Although extroverts and introvert personality types seem to play an important role in memory, personality disorders can also influence how memory function. Researchers have found that people with PDs (personality disorders) tend to have problems with their cognitive elements such as memory. To prove the effect of PDs, research studies decided to examine the PDs and their relationship with memory. They measured people with PDs like “schizotypal” and “Axis I disorder” and see if there were some patterned difficulties happening in their objective and subjective memory. As they described subjective memory tend to be associated with one’s lack of “self- efficacy”, “mastery” and high level of “neuroticism”. And objective memory as more of neutral and fact-based memories (Hong et al., 2012)
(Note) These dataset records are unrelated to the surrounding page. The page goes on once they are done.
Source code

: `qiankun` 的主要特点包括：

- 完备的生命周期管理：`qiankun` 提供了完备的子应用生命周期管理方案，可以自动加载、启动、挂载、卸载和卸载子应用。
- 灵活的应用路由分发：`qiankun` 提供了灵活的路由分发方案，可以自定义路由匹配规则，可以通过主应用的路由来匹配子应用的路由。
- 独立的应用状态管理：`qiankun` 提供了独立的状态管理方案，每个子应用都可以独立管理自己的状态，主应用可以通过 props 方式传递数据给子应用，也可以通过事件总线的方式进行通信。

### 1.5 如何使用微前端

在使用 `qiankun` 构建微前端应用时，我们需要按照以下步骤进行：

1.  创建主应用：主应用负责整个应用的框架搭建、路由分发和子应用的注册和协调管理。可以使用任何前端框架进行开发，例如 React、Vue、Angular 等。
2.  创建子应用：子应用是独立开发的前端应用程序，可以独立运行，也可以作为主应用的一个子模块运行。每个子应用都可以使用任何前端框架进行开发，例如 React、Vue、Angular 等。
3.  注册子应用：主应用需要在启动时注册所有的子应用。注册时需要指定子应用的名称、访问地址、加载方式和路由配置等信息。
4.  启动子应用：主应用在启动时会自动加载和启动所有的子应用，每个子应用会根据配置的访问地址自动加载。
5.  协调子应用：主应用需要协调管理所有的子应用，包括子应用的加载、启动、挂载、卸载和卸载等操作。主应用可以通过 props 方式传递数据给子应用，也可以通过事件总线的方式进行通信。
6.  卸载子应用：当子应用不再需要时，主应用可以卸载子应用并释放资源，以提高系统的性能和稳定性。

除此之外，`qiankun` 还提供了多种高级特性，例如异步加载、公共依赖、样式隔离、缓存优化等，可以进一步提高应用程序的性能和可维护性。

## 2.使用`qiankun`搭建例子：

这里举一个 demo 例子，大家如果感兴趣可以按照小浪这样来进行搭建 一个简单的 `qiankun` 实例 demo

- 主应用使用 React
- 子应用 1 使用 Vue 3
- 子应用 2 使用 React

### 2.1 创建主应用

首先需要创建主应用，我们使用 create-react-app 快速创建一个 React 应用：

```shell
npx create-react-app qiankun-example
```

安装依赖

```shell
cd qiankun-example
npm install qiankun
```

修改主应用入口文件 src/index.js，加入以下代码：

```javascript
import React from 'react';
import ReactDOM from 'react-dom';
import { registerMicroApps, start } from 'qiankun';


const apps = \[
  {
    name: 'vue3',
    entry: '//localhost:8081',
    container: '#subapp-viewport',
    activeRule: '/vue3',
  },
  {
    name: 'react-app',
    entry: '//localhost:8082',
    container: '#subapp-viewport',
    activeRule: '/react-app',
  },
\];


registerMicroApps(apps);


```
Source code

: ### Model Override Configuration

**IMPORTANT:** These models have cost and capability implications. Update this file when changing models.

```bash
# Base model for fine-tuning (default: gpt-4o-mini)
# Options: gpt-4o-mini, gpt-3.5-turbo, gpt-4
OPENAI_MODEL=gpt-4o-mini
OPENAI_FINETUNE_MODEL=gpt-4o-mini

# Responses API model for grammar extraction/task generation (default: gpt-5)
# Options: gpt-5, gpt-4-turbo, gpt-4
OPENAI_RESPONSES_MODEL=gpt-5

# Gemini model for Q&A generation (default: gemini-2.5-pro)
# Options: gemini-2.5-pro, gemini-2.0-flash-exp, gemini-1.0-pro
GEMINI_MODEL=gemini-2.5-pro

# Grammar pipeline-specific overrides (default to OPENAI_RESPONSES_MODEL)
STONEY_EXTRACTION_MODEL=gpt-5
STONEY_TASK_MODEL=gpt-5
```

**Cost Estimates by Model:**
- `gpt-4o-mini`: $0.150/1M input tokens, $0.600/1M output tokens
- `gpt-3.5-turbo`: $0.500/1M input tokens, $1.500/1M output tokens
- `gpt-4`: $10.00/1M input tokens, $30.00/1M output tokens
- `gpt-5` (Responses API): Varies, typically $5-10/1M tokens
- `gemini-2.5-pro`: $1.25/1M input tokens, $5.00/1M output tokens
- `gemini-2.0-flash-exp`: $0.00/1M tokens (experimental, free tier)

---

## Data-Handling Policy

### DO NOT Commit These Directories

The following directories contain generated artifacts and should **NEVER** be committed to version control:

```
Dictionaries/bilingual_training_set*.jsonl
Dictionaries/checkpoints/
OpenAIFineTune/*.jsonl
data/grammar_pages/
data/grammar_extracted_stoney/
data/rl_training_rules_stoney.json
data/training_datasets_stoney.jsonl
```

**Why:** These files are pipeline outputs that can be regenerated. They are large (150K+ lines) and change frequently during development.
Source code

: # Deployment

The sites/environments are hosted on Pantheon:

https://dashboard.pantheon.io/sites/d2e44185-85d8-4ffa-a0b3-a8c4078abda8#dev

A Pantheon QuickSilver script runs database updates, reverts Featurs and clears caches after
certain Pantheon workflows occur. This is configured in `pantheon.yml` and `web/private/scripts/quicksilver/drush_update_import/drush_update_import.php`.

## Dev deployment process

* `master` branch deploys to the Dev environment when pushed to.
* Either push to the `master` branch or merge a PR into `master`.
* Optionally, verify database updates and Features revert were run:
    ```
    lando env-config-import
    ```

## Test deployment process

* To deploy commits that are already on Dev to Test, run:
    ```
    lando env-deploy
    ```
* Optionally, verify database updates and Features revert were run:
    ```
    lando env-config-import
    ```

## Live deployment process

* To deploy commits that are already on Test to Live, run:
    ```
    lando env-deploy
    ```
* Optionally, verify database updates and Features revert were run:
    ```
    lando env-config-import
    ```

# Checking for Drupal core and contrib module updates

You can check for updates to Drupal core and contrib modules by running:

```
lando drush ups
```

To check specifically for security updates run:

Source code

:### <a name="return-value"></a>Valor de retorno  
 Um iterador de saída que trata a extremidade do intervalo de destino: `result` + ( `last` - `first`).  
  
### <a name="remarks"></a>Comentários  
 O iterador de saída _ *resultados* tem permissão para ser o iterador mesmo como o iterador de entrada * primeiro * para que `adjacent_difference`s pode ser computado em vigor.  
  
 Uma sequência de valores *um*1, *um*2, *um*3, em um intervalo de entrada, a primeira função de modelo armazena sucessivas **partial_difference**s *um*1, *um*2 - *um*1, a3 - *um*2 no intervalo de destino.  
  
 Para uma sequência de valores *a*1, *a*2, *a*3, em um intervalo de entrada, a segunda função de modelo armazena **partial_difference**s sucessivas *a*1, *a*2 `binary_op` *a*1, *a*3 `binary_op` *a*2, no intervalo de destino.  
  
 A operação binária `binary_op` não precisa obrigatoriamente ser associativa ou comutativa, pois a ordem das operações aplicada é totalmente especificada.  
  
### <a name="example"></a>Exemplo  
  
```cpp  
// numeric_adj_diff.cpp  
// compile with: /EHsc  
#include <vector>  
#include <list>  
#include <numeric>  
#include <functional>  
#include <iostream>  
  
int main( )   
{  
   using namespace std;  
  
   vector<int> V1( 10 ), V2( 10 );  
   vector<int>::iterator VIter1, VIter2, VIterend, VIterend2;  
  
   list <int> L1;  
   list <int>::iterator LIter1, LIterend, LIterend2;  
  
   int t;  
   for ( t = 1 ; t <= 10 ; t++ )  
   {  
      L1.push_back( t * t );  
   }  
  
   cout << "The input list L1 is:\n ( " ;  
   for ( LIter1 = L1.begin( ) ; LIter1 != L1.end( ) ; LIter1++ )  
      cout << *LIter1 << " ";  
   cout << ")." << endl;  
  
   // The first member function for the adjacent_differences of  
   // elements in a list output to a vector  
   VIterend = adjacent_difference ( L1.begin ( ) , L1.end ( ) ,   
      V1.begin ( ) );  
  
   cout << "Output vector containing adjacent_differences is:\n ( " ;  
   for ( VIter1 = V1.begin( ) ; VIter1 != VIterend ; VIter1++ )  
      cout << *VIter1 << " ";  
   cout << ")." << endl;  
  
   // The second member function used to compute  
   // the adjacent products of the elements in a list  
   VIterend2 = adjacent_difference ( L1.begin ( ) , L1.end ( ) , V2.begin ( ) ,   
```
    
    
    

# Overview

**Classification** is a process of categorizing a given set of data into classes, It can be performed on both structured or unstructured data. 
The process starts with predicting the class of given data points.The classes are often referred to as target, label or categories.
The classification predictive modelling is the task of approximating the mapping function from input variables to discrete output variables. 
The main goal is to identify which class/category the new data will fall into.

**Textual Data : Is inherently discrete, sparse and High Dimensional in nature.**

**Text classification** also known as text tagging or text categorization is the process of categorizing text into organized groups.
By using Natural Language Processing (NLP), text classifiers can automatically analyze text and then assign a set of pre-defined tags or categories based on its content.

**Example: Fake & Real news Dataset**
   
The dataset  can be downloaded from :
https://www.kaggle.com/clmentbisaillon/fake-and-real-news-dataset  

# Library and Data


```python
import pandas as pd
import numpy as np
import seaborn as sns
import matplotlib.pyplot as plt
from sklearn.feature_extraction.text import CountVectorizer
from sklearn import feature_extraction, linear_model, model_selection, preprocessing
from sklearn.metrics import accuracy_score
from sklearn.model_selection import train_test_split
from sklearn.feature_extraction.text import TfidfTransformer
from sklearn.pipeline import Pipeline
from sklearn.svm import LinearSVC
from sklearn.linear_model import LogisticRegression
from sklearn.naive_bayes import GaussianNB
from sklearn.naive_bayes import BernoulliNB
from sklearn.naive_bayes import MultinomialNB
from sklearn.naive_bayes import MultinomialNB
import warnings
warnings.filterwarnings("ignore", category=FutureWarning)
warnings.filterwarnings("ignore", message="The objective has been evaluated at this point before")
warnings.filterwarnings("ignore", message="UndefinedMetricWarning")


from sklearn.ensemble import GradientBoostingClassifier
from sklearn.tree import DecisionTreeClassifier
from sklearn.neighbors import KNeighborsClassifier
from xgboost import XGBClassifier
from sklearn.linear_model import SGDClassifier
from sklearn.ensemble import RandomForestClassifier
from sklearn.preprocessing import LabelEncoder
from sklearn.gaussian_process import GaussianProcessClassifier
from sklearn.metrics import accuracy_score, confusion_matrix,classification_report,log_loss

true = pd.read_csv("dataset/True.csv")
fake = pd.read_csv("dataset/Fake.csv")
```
Based on the experiment, researchers found that PDs are interrelated with both memories. By asking participants with PDs to name “three people” whom they can say they’ve known for a long time and then asked them to compare their memories with people of the same age as them (Hong et al., 2012). Afterward, they were asked to recall and recognize 20 words from the 40 words given immediately and 20 mints after. As those who scored high in recalling and recognizing the words, their memory functions better than those who scored low. However, those who scored low were in “broadline PD” and showed symptoms of “schizotypal or obsessive-compulsive”, which affected their recall and “verbal” memory (Hong et al., 2012).
After many experiments on personality and memory individually and jointly, researchers have found that memory can indeed be mortified by personality. As mentioned earlier, the two types of personality: extrovert and introvert and PDs like schizotypal and obsessive-compulsive disorders influenced how a person can recall and recognizes information. Developing the personality tests had a huge impact on finding evidence for the relationship between personality and memory (Herath, 2015). Although these aptitude tests main purpose was to measure a person’s psychological (mental and emotion) stableness, it still supported the hypothesis of many psychology researchers when they included memory questionnaires on the test. Mainly measuring the degree of a person’s personality then linking it with their memory’s ability also has contributed the to a result of being an extrovert seem to satisfy one’s memory than introvert and people with PDs seem to fail their memory functions.